# ENTRIES
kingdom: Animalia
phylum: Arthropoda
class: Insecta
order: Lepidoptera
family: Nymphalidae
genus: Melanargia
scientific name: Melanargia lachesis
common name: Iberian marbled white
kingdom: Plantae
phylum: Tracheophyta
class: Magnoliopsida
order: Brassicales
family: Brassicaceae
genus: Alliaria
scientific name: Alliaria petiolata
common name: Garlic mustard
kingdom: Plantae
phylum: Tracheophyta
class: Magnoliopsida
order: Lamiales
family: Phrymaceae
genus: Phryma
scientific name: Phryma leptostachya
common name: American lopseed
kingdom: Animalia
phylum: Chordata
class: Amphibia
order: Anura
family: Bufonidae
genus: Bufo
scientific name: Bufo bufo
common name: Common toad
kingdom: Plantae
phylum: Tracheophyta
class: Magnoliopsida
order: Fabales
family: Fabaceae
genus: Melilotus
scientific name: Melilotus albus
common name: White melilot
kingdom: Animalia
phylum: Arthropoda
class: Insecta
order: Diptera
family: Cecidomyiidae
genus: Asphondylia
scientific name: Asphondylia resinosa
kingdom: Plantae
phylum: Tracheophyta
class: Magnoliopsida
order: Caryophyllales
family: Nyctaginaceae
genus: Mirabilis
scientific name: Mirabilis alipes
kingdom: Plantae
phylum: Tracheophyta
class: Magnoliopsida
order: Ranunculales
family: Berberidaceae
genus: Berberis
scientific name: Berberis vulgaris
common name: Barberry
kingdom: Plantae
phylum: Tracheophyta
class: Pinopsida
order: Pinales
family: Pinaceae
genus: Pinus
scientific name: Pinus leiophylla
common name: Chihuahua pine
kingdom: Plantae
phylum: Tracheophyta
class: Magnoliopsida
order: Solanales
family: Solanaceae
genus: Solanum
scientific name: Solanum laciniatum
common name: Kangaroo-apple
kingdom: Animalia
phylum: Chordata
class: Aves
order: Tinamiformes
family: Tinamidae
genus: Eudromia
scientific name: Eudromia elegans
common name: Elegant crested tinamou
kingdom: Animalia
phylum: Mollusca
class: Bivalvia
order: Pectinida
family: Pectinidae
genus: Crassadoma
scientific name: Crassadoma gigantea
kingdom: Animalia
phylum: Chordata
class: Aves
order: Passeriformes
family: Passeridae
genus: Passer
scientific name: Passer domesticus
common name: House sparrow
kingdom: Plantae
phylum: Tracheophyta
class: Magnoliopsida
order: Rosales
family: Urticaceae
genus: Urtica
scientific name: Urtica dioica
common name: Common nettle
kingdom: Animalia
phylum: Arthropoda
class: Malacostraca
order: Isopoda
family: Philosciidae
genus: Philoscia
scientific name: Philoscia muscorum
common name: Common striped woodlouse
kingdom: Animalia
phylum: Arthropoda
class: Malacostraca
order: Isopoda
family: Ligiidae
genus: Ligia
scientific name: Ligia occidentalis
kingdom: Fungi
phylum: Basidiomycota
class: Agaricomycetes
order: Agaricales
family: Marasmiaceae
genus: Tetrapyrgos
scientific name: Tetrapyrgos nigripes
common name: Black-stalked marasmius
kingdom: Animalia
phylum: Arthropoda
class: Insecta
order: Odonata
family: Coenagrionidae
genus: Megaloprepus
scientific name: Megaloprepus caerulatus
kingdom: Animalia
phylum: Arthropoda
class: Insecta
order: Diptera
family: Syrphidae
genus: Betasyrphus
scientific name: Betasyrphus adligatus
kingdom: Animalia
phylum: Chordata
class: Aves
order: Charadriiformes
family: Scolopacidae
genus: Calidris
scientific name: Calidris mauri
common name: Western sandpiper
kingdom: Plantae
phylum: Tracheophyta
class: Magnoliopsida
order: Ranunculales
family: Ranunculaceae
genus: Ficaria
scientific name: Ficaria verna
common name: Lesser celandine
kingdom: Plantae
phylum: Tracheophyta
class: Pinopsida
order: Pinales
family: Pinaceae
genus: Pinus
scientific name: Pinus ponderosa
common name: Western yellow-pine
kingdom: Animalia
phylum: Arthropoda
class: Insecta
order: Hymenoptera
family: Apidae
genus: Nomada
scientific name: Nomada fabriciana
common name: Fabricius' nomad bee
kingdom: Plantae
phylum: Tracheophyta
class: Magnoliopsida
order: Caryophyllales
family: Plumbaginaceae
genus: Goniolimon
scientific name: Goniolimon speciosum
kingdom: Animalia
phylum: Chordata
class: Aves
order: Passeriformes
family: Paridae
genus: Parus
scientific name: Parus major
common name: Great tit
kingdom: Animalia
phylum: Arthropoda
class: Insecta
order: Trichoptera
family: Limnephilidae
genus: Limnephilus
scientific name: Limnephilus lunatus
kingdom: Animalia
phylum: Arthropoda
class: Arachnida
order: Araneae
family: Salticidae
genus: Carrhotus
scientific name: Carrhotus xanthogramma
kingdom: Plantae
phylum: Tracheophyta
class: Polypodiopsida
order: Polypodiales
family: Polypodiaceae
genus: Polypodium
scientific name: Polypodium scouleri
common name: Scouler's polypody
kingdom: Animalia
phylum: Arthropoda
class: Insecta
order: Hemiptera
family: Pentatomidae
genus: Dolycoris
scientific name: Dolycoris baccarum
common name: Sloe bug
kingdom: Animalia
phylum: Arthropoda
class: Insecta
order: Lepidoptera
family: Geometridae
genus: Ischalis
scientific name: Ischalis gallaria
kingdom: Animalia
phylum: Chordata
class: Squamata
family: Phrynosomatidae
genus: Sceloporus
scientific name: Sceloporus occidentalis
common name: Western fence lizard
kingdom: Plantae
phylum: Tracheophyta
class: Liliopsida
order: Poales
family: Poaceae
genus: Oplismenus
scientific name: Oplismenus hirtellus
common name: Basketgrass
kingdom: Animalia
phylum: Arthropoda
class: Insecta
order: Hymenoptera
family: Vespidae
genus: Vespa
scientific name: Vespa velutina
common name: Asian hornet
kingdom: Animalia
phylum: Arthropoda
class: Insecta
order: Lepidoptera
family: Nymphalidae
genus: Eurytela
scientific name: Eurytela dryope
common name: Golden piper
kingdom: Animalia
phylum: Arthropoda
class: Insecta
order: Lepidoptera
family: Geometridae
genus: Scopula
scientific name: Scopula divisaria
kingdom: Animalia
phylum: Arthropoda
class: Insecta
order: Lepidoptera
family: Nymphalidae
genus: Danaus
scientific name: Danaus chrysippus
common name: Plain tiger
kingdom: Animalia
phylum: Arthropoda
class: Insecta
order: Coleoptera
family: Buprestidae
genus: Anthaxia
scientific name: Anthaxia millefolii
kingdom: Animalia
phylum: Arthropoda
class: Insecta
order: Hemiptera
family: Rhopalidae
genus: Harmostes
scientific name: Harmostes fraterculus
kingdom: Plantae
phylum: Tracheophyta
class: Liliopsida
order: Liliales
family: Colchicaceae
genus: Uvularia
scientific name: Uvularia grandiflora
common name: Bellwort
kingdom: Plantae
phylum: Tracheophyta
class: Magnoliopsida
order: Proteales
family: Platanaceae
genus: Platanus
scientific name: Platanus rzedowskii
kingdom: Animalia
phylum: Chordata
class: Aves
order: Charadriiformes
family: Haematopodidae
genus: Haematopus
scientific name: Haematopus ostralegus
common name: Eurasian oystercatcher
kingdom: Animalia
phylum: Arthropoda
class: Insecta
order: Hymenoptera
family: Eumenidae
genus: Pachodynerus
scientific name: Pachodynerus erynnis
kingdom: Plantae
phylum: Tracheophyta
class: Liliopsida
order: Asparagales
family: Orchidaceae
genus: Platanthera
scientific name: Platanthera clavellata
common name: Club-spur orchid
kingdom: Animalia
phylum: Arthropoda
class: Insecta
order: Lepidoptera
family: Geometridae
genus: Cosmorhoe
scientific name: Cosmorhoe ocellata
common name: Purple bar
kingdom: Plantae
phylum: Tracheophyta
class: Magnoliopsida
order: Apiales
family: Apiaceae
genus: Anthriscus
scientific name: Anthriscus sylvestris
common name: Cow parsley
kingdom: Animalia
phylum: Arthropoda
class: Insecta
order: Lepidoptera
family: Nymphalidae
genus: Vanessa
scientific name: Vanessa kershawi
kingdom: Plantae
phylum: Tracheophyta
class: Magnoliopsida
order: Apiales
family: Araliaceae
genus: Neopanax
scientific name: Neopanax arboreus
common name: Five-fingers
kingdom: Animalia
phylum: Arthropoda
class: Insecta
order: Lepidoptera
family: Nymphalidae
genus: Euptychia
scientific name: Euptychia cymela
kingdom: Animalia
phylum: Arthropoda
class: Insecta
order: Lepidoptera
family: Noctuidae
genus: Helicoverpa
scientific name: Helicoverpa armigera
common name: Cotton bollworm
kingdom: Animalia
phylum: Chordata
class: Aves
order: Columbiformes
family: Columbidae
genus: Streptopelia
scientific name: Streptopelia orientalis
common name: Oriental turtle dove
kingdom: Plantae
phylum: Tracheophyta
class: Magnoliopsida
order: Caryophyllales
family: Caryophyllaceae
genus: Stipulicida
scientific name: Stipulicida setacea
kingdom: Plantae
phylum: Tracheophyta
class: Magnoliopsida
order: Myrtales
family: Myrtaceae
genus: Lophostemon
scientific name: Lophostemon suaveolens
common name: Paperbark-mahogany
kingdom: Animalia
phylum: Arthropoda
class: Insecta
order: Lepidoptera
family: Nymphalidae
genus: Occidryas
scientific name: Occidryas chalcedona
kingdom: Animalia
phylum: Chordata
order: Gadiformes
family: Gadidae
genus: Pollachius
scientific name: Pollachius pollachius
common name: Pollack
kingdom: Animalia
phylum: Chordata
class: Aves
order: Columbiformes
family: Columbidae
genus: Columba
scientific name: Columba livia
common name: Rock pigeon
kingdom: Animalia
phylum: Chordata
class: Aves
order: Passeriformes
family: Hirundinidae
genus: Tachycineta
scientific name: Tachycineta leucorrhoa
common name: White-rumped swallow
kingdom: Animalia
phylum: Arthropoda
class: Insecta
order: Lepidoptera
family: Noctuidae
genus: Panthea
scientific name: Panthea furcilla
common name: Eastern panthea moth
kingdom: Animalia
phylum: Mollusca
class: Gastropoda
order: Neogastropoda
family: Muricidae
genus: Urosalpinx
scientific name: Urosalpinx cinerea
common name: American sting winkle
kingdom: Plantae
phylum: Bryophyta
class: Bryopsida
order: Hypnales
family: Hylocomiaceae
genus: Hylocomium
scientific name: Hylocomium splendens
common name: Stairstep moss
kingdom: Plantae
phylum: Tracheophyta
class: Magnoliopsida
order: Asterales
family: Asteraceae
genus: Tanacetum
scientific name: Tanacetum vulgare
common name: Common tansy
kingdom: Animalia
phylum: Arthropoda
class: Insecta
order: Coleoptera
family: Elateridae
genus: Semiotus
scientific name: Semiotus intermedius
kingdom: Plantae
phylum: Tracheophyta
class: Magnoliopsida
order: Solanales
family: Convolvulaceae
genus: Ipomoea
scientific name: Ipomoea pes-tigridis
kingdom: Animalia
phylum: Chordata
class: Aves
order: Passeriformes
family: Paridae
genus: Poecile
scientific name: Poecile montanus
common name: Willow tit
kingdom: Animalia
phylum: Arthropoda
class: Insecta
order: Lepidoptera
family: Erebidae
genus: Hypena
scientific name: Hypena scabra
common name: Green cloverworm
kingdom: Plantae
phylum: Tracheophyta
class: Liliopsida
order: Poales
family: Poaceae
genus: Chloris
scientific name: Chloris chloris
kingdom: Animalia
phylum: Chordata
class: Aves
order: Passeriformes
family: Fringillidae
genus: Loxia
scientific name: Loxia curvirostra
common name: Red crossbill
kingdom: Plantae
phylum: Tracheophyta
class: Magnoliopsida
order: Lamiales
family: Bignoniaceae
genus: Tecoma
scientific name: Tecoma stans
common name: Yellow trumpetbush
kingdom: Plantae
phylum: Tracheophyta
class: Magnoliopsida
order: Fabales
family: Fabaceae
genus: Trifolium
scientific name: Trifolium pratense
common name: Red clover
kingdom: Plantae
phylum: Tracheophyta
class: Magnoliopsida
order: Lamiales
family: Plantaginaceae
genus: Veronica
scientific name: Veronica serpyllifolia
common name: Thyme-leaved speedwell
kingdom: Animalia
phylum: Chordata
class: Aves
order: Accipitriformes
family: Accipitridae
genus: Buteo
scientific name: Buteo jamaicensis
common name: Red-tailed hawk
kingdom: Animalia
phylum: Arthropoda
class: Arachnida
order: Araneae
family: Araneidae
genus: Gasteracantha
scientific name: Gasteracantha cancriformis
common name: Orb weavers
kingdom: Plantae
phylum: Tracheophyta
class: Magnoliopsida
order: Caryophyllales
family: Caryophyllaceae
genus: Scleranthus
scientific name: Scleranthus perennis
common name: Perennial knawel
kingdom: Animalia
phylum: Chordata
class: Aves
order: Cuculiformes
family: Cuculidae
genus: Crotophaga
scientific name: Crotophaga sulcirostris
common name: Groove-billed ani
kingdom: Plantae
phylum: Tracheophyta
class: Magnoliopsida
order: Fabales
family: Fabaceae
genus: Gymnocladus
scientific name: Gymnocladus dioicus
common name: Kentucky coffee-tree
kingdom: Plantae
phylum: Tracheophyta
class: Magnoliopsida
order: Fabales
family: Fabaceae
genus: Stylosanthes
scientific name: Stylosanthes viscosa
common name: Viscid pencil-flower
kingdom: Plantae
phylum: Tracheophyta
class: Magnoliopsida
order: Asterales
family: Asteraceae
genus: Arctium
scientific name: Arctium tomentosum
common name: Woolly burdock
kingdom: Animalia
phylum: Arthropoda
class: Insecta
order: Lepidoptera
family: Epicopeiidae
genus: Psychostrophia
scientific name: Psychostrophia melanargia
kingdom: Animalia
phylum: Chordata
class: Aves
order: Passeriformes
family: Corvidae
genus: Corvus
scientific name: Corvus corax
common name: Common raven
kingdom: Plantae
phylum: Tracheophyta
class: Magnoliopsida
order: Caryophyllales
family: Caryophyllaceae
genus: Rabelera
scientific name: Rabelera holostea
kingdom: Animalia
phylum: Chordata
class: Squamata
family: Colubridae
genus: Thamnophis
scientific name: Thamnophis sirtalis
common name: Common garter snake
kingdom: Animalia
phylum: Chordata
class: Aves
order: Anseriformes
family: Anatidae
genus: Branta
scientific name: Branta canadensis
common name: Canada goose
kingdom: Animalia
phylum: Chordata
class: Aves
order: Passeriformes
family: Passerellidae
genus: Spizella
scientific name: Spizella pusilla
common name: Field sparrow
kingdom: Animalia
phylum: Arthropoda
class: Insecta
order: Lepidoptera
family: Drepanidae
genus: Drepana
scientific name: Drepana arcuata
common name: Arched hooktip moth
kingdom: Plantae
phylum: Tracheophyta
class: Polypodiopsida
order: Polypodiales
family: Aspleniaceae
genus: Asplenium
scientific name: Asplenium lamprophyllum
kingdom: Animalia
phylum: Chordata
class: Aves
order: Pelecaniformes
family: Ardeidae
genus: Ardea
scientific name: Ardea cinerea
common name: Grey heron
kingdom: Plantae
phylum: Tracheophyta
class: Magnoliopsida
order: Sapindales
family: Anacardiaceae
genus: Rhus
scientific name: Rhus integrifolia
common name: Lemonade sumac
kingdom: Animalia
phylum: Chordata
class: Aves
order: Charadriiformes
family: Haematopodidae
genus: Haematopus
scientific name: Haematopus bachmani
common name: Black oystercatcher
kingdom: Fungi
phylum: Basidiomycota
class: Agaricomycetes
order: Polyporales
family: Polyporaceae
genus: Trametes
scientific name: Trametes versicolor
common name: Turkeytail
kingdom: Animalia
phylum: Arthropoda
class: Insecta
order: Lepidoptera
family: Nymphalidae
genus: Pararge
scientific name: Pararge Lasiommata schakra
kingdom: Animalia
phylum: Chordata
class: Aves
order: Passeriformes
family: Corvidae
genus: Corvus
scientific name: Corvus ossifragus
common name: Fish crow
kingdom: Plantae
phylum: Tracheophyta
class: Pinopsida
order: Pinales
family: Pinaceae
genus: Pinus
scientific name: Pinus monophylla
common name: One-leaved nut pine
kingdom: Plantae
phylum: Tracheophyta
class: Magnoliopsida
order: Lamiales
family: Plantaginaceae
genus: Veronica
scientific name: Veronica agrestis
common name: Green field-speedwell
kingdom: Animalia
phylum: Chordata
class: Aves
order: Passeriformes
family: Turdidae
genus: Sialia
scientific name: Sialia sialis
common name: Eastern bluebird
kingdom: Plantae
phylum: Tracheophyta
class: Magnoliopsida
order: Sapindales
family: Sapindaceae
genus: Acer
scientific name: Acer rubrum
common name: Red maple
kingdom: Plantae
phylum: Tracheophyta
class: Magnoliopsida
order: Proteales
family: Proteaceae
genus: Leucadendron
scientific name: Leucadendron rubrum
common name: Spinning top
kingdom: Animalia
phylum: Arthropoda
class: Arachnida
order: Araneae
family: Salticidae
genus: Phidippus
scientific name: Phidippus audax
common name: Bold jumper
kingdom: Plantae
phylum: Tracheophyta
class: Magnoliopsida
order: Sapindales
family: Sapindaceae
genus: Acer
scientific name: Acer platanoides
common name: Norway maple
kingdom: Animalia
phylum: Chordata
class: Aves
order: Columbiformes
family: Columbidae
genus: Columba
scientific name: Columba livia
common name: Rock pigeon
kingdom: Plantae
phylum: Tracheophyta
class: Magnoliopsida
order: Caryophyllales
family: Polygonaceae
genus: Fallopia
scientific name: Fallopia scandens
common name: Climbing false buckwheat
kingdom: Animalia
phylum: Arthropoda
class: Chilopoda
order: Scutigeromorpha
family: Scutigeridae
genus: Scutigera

# STATED TASK
Copy the lines from the one containing "order: Brassicales" up to and including the one containing "family: Nyctaginaceae", swapping "phylum" for "division" and leaving everything else unchanged.

# RESULT BELOW
order: Brassicales
family: Brassicaceae
genus: Alliaria
scientific name: Alliaria petiolata
common name: Garlic mustard
kingdom: Plantae
division: Tracheophyta
class: Magnoliopsida
order: Lamiales
family: Phrymaceae
genus: Phryma
scientific name: Phryma leptostachya
common name: American lopseed
kingdom: Animalia
division: Chordata
class: Amphibia
order: Anura
family: Bufonidae
genus: Bufo
scientific name: Bufo bufo
common name: Common toad
kingdom: Plantae
division: Tracheophyta
class: Magnoliopsida
order: Fabales
family: Fabaceae
genus: Melilotus
scientific name: Melilotus albus
common name: White melilot
kingdom: Animalia
division: Arthropoda
class: Insecta
order: Diptera
family: Cecidomyiidae
genus: Asphondylia
scientific name: Asphondylia resinosa
kingdom: Plantae
division: Tracheophyta
class: Magnoliopsida
order: Caryophyllales
family: Nyctaginaceae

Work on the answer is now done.